Need to remove unnecessary letter or replace with correct value while extracting data from scanned pdf using form extractor

Hi,
I am having a problem while I extract the data from the scanned document. I have two issues.
1.
I need to extract postcode. But there is coma (,) next to postcode. When I select the postcode area, it is also taking the (,). But I need to remove it. I tried to remove it by using Present validation station. It didn’t work. How can I resolve this issue?

image

2nd issue is regarding email address extraction. In stead of @, it is taking “P”. But i need to replace it with @. How can I do that?

Regards,
Ekram

You can use the String method - Replace - to make the changes. The first argument is the text you want to remove and the second argument is what you want to replace it with.

  1. postcode.Replace(“,”,“”)
  2. email.Replace(“P”,“@”)

Hi @aman.sharma1 ,
Thank you. I have shared some screenshots so that you can understand how I am extracting the data. Where can I use remove or replace function when the data is in dataset?

image

image

image

Regards,
Ekram

One way is – after the Export Extraction Results activity, use the For Each Row activity on dataset.Tables(0). Inside the For each row, you can place this Replace logic, ensuring that you work with the correct column data.

So, for example, if the zip code is in the 3rd column of dataset.Tables(0), then inside the For each row, you will have row(2).Replace(“,”,“”).

But it’s possible I am not understanding the structure of your dataset variable. In which case you will need to display the contents of dataset to figure out how it’s storing the zip code and email.

@emshihab Try the below expression with assign activity after Export Extraction Results activity

To replace comma with space for PostCode

Input.Tables(0).Rows(0).Item("PostCode")=Input.Tables(0).Rows(0).Item("PostCode").ToString.Replace(",","").Trim
  • Input is your dataset name. This expressions updates the value to the same data table in dataset

To replace P with @ for email

Input.Tables(0).Rows(0).Item("Email")=Input.Tables(0).Rows(0).Item("Email").ToString.Replace("P","@").Trim

Hi @emshihab ,

We would require to know if the email value will always be lower case, and the P in place of @ after extraction is always Capital. If this is the case always, then we can perform String Replace methods.

Else, we would want to know some more details about your extraction, what was the OCR used? what was the Extractor used?

1 Like

hi everyone,
@ushu the solution you have provided, it worked.
@supermanPunch, I have used omnipage OCR engine and extractor is form extractor.

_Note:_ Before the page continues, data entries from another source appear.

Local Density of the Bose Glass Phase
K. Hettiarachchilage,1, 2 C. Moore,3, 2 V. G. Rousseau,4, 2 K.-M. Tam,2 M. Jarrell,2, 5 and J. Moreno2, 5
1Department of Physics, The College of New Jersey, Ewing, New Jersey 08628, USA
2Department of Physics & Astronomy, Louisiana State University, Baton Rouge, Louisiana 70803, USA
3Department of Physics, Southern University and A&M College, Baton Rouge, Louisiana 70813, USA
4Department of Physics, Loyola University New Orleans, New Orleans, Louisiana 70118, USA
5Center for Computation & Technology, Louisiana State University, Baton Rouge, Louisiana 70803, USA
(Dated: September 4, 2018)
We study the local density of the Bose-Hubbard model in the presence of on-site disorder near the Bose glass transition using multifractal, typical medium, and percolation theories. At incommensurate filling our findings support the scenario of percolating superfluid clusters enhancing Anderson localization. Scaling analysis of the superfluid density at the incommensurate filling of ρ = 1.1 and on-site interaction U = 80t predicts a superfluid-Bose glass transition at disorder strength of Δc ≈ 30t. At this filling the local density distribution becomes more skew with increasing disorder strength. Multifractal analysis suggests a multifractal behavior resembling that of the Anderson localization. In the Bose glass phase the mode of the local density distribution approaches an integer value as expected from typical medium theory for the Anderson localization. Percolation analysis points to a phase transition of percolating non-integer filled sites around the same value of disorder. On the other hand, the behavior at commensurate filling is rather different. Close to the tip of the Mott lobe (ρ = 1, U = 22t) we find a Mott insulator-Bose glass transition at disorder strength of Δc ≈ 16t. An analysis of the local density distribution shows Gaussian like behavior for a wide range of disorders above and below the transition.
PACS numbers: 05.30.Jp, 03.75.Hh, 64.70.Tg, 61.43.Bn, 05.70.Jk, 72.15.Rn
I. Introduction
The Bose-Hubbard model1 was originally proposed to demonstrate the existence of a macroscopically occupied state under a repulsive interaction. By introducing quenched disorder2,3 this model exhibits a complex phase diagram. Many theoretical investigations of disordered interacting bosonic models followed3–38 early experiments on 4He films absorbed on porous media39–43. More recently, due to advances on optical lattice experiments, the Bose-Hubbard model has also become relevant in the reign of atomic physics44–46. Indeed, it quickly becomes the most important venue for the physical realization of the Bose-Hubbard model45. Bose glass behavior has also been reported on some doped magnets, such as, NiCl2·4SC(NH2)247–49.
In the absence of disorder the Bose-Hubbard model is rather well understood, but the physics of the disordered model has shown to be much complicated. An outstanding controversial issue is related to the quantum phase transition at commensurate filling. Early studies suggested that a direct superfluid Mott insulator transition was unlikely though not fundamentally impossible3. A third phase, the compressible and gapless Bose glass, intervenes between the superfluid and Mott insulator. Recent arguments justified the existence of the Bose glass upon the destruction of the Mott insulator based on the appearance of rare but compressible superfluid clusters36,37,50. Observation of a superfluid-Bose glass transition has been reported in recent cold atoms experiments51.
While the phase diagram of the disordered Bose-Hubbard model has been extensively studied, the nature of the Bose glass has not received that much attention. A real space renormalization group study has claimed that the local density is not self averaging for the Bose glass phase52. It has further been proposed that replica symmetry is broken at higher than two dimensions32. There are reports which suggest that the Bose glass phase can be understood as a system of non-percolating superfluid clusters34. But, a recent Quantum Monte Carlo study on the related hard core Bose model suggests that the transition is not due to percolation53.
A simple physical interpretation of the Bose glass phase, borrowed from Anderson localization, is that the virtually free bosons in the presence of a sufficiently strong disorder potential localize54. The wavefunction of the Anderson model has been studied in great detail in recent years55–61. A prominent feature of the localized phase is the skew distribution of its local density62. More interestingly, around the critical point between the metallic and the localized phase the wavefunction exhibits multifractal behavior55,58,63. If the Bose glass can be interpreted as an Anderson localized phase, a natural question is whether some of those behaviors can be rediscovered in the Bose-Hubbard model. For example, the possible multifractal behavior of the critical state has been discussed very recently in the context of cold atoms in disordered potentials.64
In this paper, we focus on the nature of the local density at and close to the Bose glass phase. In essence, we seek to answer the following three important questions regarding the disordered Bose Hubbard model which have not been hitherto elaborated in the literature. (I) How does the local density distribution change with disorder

I would like to mention one point regarding email address. Email address is dynamic. It could be changed. So if email address has more “P”, then it would also be replaced by “@” which is wrong.
So my concept is that to replace only 8th no character(“p”) from the last into “@” . (martinPdef.com). Because “.com” is common for all email and “def” is company name. That means @ is located before the company name. Is it possible to replace based on the letter position?

@emshihab ,

Maybe you could try using UiPath OCR and Check if the email extraction is appearing properly.

If this is going to be the pattern always, then we could perform String Replace method by Index in the below way :

"martinPdef.com".Remove("martinPdef.com".Length-8,1).Insert("martinPdef.com".Length-8,"@")
1 Like

@emshihab If you want to replace P which comes before companyname.com then try with below exp. If there is P then it replace with @ else it won’t do anything

Input.Tables(0).Rows(0).Item("Email")=System.Text.RegularExpressions.regex.Replace(Input.Tables(0).Rows(0).Item("Email").ToString,"P(?=\D+\.com)","@").Trim

@ushu thanks. All of your solution work perfectly.
@supermanPunch, I will try with other ocr engine.

This topic was automatically closed 3 days after the last reply. New replies are no longer allowed.